━━━ RECORDS SUPPLIED

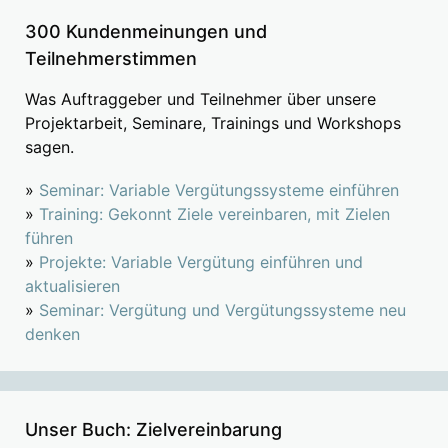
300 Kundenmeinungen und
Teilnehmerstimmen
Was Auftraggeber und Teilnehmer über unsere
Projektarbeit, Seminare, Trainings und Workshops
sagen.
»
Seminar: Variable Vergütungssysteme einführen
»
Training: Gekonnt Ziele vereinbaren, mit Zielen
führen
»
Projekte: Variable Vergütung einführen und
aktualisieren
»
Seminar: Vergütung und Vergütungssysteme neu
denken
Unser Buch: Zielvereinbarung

━━━━━━
━━━ RECORDS SUPPLIED

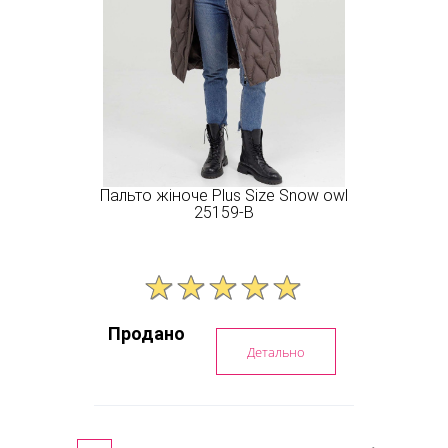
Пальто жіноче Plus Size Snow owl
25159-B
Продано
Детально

━━━━━━

EXERCISE. Here the output must be the lines above from the line with "Seminar: Vergütung und Vergütungssysteme neu" to the line with "Unser Buch: Zielvereinbarung", both included, duplicated word for word and nothing else.

WRITTEN SOLUTION.
Seminar: Vergütung und Vergütungssysteme neu
denken
Unser Buch: Zielvereinbarung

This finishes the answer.